Mulrooney wrote “I still dream of the Millionaires Shortbread Brownie ($6)” is based upon a bakery at 238 Dalhousie and reads in part – “but I’m glad the shop is closed today so no one watches as I fondle the red-orange brick.”

Gervais said that while the poets wrote the words, it was the university class that brought it all together.

“When I gave them the manuscript, I wanted them to shape it. I had an idea for a title,” he said.

And while he foresaw what the book should be called, he was somewhat amazed that the students, some who had never been to Amherstburg, were able to make the words become reality.

“It’s such a great tribute to a small town. I was taken aback when someone said, ‘it’s like a love letter.’

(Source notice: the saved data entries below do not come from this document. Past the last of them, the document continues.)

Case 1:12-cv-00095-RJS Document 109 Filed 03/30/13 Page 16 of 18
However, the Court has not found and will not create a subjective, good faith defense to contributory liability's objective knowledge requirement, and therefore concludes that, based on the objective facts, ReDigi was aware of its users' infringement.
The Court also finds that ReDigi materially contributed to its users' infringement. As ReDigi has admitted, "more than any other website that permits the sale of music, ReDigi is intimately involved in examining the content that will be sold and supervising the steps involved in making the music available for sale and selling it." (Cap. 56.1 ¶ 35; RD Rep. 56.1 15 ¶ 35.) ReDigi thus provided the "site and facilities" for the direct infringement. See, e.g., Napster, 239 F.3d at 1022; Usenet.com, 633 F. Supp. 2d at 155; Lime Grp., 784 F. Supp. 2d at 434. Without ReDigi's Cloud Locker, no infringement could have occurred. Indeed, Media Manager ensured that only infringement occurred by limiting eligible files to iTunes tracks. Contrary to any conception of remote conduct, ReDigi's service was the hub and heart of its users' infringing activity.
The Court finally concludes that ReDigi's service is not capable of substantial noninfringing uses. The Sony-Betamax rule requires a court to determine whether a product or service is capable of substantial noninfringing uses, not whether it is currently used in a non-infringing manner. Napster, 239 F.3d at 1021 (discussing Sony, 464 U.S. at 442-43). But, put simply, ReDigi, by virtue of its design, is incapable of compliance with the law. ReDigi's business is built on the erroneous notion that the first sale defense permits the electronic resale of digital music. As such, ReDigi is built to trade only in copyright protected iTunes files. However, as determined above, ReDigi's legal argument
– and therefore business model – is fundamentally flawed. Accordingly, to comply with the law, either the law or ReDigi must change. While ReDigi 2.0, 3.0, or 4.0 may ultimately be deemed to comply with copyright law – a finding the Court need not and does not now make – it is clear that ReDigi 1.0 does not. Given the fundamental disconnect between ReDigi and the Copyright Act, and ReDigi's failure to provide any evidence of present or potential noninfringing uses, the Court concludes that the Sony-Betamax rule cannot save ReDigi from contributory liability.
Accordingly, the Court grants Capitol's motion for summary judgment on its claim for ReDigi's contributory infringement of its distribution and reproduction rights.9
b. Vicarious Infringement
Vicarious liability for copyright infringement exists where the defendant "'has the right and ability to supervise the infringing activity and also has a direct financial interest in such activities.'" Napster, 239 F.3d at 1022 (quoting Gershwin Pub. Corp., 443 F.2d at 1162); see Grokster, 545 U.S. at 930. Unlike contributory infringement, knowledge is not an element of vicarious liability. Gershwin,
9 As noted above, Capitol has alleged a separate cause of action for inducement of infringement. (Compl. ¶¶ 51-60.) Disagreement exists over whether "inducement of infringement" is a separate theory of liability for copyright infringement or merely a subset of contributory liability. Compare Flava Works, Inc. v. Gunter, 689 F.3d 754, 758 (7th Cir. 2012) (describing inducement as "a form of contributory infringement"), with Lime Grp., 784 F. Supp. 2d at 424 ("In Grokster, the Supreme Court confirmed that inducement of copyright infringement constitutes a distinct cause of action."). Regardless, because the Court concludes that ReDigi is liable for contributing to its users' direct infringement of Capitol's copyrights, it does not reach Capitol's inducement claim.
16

Richard Peddie is the owner of the River Bookshop which is on Richmond and is one of the restored buildings brought back to life and written about in the new book. Fittingly Peddie wrote the introduction and says, “great story telling is magic.”

The launch of the books “What Time Can’t Touch: A Love Letter for Amherstburg” and “Where the Map Begins: Windsor Through Poetry” had its initial launch last Tuesday at Mackenzie Hall in Windsor.

Officials from the University of Windsor, the poets from both books and area dignitaries were on hand for the launch. Mayor Michael Prue pointed out when he and wife Shirley were looking for a new home 14 years ago, they drove across the province and decided to come to Amherstburg.

“It was everything we could possibly dream of,” he said.

Prue said they have admired the history and beauty of the town since they arrived. He touted the importance of protecting heritage buildings and said he appreciated the use of poetry to highlight them.

The 26 poems in “What Time Can’t Touch” are largely based off of Reiner’s book.

“Poetry is a unique artform,” said Prue.

The evening book launch was also a chance to celebrate Marty Gervais, who retired as the head of the editing and publishing practicum at the University of Windsor after an award-winning journalism career. Gervais noted students worked as a team to edit and “shape” the book into print as well as to promote it

“These books will matter in the years to come,” Gervais predicted.

Gervais also encouraged past, future and current students.

“My grandfather always said, take what you know, take what you’ve learned and do something that matters. Make a difference,” he said.